I've been doing suspension work for a long time - starting in the 1970's. The rubber bushings you buy today should be considered starting points for fit - not a finished product. Sad but true. The center support bushings don't need to be tight. In fact can be (should be) modest slip fit and lubed if they squeak. Trim the ends with a band saw or sand on a belt sander. Be careful they don't grab and get tossed across the room. It is hard to cut them with a knife. If you look on an Indy car or some sprint cars or Foumula V or about any serious race car the sway bar is mounted in bearings...... for zero resistance to bind and grab at the center supports.
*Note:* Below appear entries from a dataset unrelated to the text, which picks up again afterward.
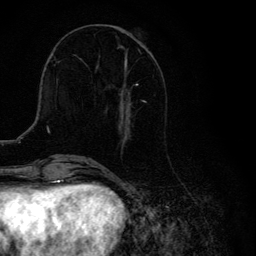
Breast MRI, one axial slice; position 44 of 134 along the scan axis; cropped to one breast; dynamic contrast-enhanced series, time point 2 of 6 at this slice position (early post-contrast); 3 T; TE 4.2 ms, TR 8.6 ms; 256 × 256 image matrix. Female patient.
Outlined on this slice (semi-automatically segmented with operator editing):
- enhancing-tissue mask used for the functional tumour volume (all voxels passing the contrast-enhancement thresholds inside the analysis volume; usually the tumour): bounding box (x1, y1, x2, y2) in pixels: (105, 48, 146, 140)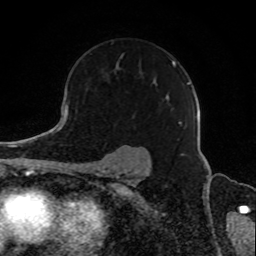
Breast MRI, one axial slice; position 61 of 80 along the scan axis; cropped to one breast; dynamic contrast-enhanced series, time point 2 of 8 at this slice position (early post-contrast); 1.5 T; TE 4.2 ms, TR 7 ms; 2 mm slice thickness; 256 × 256 image matrix, field of view 165 × 165 mm. Female patient.
Outlined on this slice (semi-automatic segmentation, software-assisted and operator-edited):
- enhancing-tissue mask used for the functional tumour volume (all voxels passing the contrast-enhancement thresholds inside the analysis volume; usually the tumour): bounding box [x1, y1, x2, y2] px = [116, 55, 189, 125]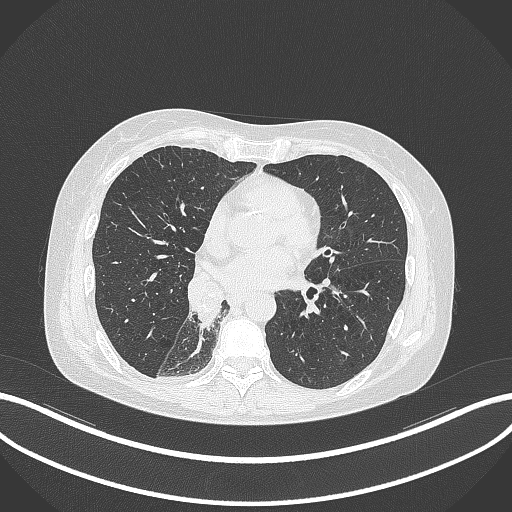
Chest CT, one axial slice. Position 139 of 329 along the scan axis. 120 kVp. Lung window (W 1500 / L -600 HU). 1 mm slice thickness. 512 × 512 image matrix, field of view 400 × 400 mm. Female patient, age 63 years. Case-level facts recorded for this patient, not image findings: clinical TNM (as recorded): T1c N0 M0.
Structures marked on this image (rectangle marked by the reading radiologist):
- lung tumour (recorded histology: adenocarcinoma): bounding box <187,273,222,328> (left, top, right, bottom; pixels)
And they have heim joints at the ends so there is zero friction there...... Just the torsional suspension movement forces on the bar are introduced to the metal from end to end. In the old A bodies and others we used to stack front sway bars up to get enough roll resistance into the chassis. There were about 3 bars of different thicknesses back in the day. If we ran double bars we'd have plenty of combinations to tune with. More than that just flexes the frame at the kick ups unless the car is reinforced.

And never powder coat a sway bar. It can change the heat treat of the bar and turn it into useless ballast unless the oven is really watched and controlled to under 450 degrees. Some coaters run the ovens hot and fast. This melts the coating quick and doesn't hurt the metal as much but some guys run the ovens slower or bake overnight. This heat soaks the metal and anneals it. You must know what your coater does if you want to have constant results from coated bars. The rubber bushings fit about right when you can rotate the bar in the bushing by hand up and down with maybe 20 lbs force or a bit less. Then hook up the ends. Good luck.


----------



## RMTZ67 (Mar 12, 2011)

7TGoat said:


> Yep, Urethane and a 1.25 TA bar = Steers like a go cart


Is it a 1 1/8 bar or 1 1/4? And does it really make that much difference? I had a friend give me what I thought was 1 1/8 and has been sitting in my shed.


----------